The Court of Milan’s judgment no. 2063/2020 of March 9th 2020 returns on the problem of the written form of a publishing contract and recalls an important precedent of 2018 which deserves to be remembered.

With sentence no. 5236/2018, the Court of Milan confirmed the jurisprudential orientation acknowledging factual and pacific elements – such as the delivery from the author to the publisher of the material and/or of the manuscript to publish, the correction of drafts and the release by the author of the “let it be printed” – as evidence of the existence of a publishing contract in oral form.

The case concerned a well-known publishing company which had published a book containing photographs, without a publishing contract drawn up in writing.

The author brought up a legal action against the publisher stating that the latter should not have published her book for lack of her written consent to the publication.

In the author’s opinion, this publication should therefore have been qualified as unlawful and the publisher should have been ordered to pay detriments.

The publisher, appearing before the judge, defended itself by pointing out that the author had sent the material to the publisher, in particular the digital files of the photographs representing the content of the book and, in addition, she attended the promotion events of the publication once printed.

And there is more: the publication occurred both with the thanks of the author to the publisher as well as with the preface of the author’s husband, a popular Italian singer.

On the basis of the described factual, pacific and documented elements, the publisher affirmed the existence – even if not released in writing – of the consent of the author to the publication of her photographic book.

The Court agreed with the publisher, specifying that “Contracts requiring a written form ad probationem, unlike those for which the written form is ad substantiam, are valid even if stipulated orally.

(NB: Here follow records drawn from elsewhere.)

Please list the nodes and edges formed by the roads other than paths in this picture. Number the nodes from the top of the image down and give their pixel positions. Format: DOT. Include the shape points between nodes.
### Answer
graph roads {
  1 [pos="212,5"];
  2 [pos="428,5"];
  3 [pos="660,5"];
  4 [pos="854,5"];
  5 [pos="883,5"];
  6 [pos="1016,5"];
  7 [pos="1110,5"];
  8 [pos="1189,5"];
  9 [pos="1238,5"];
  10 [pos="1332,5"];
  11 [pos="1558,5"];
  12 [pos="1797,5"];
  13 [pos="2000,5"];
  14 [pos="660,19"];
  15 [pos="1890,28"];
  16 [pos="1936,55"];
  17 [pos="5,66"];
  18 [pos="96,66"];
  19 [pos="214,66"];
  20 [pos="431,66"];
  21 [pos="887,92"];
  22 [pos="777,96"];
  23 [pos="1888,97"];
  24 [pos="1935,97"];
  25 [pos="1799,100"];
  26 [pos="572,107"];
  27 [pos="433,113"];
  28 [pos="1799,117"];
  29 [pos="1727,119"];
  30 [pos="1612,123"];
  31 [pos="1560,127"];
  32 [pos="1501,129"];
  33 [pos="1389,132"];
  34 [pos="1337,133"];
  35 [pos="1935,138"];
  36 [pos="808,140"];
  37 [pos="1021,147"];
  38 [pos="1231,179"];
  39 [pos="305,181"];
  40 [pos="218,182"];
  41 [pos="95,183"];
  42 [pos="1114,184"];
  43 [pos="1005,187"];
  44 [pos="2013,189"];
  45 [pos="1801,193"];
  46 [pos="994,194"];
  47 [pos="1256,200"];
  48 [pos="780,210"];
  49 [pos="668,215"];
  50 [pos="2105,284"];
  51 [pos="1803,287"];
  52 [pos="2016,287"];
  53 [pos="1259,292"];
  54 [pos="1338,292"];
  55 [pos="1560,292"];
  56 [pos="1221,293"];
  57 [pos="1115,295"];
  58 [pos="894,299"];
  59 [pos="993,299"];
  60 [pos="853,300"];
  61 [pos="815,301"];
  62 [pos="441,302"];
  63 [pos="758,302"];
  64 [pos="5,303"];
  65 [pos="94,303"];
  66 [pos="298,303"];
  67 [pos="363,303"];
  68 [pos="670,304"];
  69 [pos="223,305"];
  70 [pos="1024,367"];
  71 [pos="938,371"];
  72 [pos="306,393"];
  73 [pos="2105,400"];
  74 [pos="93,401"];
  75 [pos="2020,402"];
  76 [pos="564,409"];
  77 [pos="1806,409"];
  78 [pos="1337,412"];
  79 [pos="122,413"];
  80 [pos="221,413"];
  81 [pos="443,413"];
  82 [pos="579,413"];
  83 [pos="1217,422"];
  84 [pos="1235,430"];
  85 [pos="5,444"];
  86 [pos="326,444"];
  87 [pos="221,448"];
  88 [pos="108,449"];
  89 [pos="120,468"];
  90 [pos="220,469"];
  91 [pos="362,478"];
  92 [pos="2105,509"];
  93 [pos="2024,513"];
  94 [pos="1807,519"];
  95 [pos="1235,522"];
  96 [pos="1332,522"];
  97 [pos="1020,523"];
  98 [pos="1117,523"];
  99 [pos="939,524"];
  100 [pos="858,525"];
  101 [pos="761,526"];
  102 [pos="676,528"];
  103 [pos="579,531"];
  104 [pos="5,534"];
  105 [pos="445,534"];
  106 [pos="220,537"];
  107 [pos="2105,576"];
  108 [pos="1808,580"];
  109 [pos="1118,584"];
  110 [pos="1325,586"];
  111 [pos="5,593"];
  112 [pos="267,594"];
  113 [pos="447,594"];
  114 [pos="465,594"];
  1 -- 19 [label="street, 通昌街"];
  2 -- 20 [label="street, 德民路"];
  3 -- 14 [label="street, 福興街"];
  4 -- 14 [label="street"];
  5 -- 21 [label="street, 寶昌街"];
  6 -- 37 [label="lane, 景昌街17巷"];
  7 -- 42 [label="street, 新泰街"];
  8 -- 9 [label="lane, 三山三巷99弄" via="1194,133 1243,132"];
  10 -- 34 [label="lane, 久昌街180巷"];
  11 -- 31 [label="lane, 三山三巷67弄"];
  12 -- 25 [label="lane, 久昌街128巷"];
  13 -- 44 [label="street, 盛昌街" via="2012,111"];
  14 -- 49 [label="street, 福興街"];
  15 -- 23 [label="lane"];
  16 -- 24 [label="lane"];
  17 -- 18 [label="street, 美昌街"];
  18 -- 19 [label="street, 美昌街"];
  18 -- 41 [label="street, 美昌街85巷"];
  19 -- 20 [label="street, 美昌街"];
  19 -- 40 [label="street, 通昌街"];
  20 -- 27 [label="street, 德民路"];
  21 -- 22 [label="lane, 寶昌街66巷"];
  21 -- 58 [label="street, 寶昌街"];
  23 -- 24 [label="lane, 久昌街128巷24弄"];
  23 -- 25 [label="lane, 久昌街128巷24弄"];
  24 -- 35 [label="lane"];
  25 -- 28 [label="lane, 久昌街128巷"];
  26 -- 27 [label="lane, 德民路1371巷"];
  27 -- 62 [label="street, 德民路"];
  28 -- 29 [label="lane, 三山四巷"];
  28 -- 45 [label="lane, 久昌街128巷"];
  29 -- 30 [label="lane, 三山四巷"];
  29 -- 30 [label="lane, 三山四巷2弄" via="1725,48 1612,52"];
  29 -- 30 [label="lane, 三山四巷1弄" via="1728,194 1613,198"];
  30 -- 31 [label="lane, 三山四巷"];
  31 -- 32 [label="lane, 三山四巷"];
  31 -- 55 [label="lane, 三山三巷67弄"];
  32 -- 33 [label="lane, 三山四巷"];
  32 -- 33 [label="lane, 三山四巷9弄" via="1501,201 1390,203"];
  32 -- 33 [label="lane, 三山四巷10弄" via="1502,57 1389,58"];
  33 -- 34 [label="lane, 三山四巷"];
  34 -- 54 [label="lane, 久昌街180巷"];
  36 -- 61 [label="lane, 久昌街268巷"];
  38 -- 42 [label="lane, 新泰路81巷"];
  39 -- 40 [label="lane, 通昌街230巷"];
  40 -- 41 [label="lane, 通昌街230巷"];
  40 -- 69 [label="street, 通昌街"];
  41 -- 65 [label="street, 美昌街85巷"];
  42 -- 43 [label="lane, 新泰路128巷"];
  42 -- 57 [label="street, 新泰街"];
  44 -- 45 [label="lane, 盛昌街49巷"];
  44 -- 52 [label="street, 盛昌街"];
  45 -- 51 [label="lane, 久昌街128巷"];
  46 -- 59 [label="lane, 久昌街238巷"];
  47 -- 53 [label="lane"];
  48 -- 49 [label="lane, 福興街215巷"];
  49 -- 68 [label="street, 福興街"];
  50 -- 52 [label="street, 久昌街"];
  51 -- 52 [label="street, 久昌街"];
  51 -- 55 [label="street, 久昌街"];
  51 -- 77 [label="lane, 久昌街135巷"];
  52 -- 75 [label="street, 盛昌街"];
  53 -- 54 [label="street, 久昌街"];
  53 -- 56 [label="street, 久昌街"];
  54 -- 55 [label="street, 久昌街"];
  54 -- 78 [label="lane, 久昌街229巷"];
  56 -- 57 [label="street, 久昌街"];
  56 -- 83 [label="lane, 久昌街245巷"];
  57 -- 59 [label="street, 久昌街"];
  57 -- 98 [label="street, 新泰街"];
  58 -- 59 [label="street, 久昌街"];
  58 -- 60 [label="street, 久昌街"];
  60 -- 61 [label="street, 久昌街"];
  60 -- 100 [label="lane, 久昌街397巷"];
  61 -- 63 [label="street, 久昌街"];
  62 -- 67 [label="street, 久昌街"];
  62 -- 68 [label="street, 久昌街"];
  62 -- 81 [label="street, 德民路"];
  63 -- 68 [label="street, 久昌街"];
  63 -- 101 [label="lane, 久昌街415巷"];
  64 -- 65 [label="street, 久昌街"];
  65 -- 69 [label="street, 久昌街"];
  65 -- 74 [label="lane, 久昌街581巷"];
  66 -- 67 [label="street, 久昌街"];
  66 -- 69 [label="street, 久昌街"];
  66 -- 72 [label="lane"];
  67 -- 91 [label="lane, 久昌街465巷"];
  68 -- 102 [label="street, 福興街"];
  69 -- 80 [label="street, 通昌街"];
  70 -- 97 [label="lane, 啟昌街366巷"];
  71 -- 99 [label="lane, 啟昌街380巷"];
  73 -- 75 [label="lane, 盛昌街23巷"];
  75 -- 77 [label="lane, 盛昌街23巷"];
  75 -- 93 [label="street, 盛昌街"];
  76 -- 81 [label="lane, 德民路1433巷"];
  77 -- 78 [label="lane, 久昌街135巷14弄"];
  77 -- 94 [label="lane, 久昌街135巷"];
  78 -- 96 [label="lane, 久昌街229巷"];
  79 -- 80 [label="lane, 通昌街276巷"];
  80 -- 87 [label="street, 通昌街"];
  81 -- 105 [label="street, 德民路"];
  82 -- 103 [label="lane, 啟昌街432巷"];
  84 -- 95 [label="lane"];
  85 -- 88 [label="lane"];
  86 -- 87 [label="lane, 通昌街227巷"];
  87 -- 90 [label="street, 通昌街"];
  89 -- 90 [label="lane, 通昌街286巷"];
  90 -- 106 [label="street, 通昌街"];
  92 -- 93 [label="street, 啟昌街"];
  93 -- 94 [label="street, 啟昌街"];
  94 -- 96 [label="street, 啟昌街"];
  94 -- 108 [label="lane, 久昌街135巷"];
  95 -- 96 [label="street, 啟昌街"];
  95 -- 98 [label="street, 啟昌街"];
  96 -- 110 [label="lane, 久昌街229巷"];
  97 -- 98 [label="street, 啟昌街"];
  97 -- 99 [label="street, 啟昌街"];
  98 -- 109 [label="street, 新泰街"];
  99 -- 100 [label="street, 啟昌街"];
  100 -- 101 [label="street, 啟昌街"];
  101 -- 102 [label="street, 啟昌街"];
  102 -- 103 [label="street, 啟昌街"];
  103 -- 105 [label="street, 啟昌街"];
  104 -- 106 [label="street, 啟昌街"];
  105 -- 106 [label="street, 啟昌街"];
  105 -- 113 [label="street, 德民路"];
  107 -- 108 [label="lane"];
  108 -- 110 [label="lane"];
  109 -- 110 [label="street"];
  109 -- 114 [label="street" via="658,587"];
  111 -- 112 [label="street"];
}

In this case, the written form constitutes only a limit to the proof, that in particular concerns the testimonial evidences, not admissible outside the hypothesis expressly provided by art. 2725 c.c, of the blameless loss of the document. On the contrary, the written form ad probationem does not exclude other evidences: oral, such as confession or oath, or documental”.

The most recent judgement of the Court of Milan delivered on March 9th 2020 (no. 2063/2020) recalled the above-mentioned principles and also identified the type of publishing contract and the content of the negotiating relationship that arose between the parties which is, in absence of a written form, obtainable from the fact that followed.